Les vrais coupables, ce sont ces miasmes qui affectent l’odorat. L’acide carbonique, gaz relativement inoffensif, n’est que l’indicateur de l’altération progressive de l’air. Il résulte des expériences de MM. Regnault et Reizet qu’un animal peut vivre dans une atmosphère contenant 0,07 d’acide carbonique, pourvu que la proportion d’oxygène y soit maintenue à 0,21. On a vu, d’autre part, des animaux périr dans une enceinte close, lors même qu’on éliminait l’acide carbonique à mesure qu’il se formait, et qu’on restituait à l’air l’oxygène perdu. Enfin, Mantegazza a fait voir que, si l’on place deux oiseaux sous deux cloches de verre et qu’on absorbe par la chaux vive l’acide carbonique fourni par le premier, et par le charbon animal les matières organiques exhalées par le second, ce dernier résiste beaucoup plus longtemps que l’autre.

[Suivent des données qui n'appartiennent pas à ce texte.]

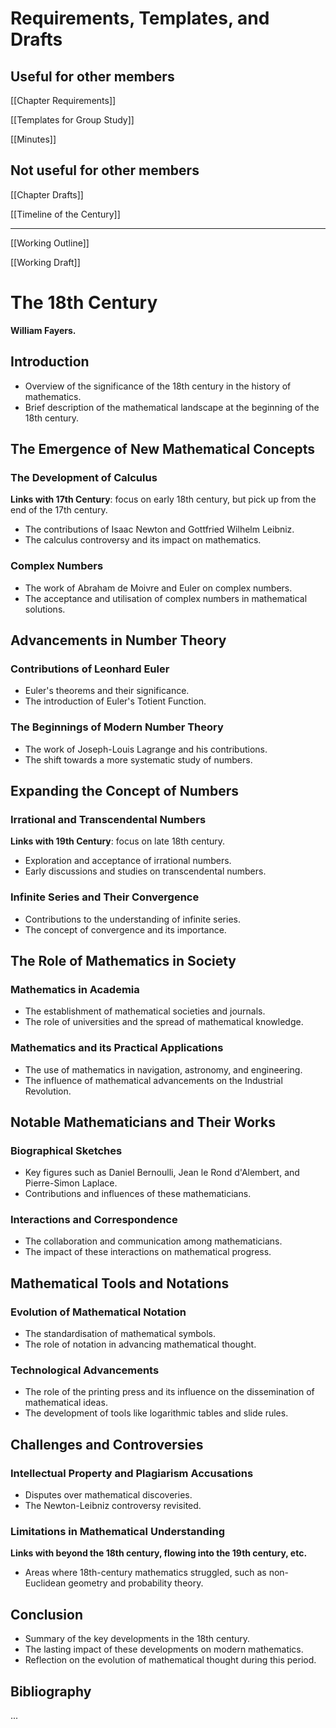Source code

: # Requirements, Templates, and Drafts

## Useful for other members

[[Chapter Requirements]]

[[Templates for Group Study]]

[[Minutes]]

## Not useful for other members

[[Chapter Drafts]]

[[Timeline of the Century]]

___

[[Working Outline]]

[[Working Draft]]

# The 18th Century

**William Fayers.**

## Introduction

- Overview of the significance of the 18th century in the history of mathematics.
- Brief description of the mathematical landscape at the beginning of the 18th century.

## The Emergence of New Mathematical Concepts

### The Development of Calculus

**Links with 17th Century**: focus on early 18th century, but pick up from the end of the 17th century.

- The contributions of Isaac Newton and Gottfried Wilhelm Leibniz.
- The calculus controversy and its impact on mathematics.

### Complex Numbers

- The work of Abraham de Moivre and Euler on complex numbers.
- The acceptance and utilisation of complex numbers in mathematical solutions.

## Advancements in Number Theory

### Contributions of Leonhard Euler

- Euler's theorems and their significance.
- The introduction of Euler's Totient Function.

### The Beginnings of Modern Number Theory

- The work of Joseph-Louis Lagrange and his contributions.
- The shift towards a more systematic study of numbers.

## Expanding the Concept of Numbers

### Irrational and Transcendental Numbers

**Links with 19th Century**: focus on late 18th century.

- Exploration and acceptance of irrational numbers.
- Early discussions and studies on transcendental numbers.

### Infinite Series and Their Convergence

- Contributions to the understanding of infinite series.
- The concept of convergence and its importance.

## The Role of Mathematics in Society

### Mathematics in Academia

- The establishment of mathematical societies and journals.
- The role of universities and the spread of mathematical knowledge.

### Mathematics and its Practical Applications

- The use of mathematics in navigation, astronomy, and engineering.
- The influence of mathematical advancements on the Industrial Revolution.

## Notable Mathematicians and Their Works

### Biographical Sketches

- Key figures such as Daniel Bernoulli, Jean le Rond d'Alembert, and Pierre-Simon Laplace.
- Contributions and influences of these mathematicians.

### Interactions and Correspondence

- The collaboration and communication among mathematicians.
- The impact of these interactions on mathematical progress.

## Mathematical Tools and Notations

### Evolution of Mathematical Notation

- The standardisation of mathematical symbols.
- The role of notation in advancing mathematical thought.

### Technological Advancements

- The role of the printing press and its influence on the dissemination of mathematical ideas.
- The development of tools like logarithmic tables and slide rules.

## Challenges and Controversies

### Intellectual Property and Plagiarism Accusations

- Disputes over mathematical discoveries.
- The Newton-Leibniz controversy revisited.

### Limitations in Mathematical Understanding

**Links with beyond the 18th century, flowing into the 19th century, etc.**

- Areas where 18th-century mathematics struggled, such as non-Euclidean geometry and probability theory.

## Conclusion

- Summary of the key developments in the 18th century.
- The lasting impact of these developments on modern mathematics.
- Reflection on the evolution of mathematical thought during this period.

## Bibliography

...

Ajoutons que M. Pettenkofer a pu respirer pendant quelques heures, sans en être incommodé, de l’air qui contenait 0,01 d’acide carbonique développé non par la respiration, mais par une opération chimique.

Tout cela prouve bien que les quelques millièmes d’acide carbonique que renferme une atmosphère viciée par la respiration ne sont pas la cause des effets qu’elle produit. L’oxygène diminue à peu près dans la même proportion qu’apparaît l’acide carbonique ;

  1. D’après les observations que M. de Chaumont a faites dans les casernes anglaises, l’odeur commence à se manifester quand la proportion atteint 0,0008, et cet hygiéniste voudrait réduire la dose admissible à 0,0006 ; mais je crois qu’il suffira d’adopter 0,001 pour la limite qu’on sera trop heureux de ne pas dépasser dans la pratique.
  2. Elle noircit l’acide sulfurique, décolore le permanganate de potasse et communique à l’eau, en s’y dissolvant, une odeur fétide. (A. Proust, Traité d’hygiène, p. 341.)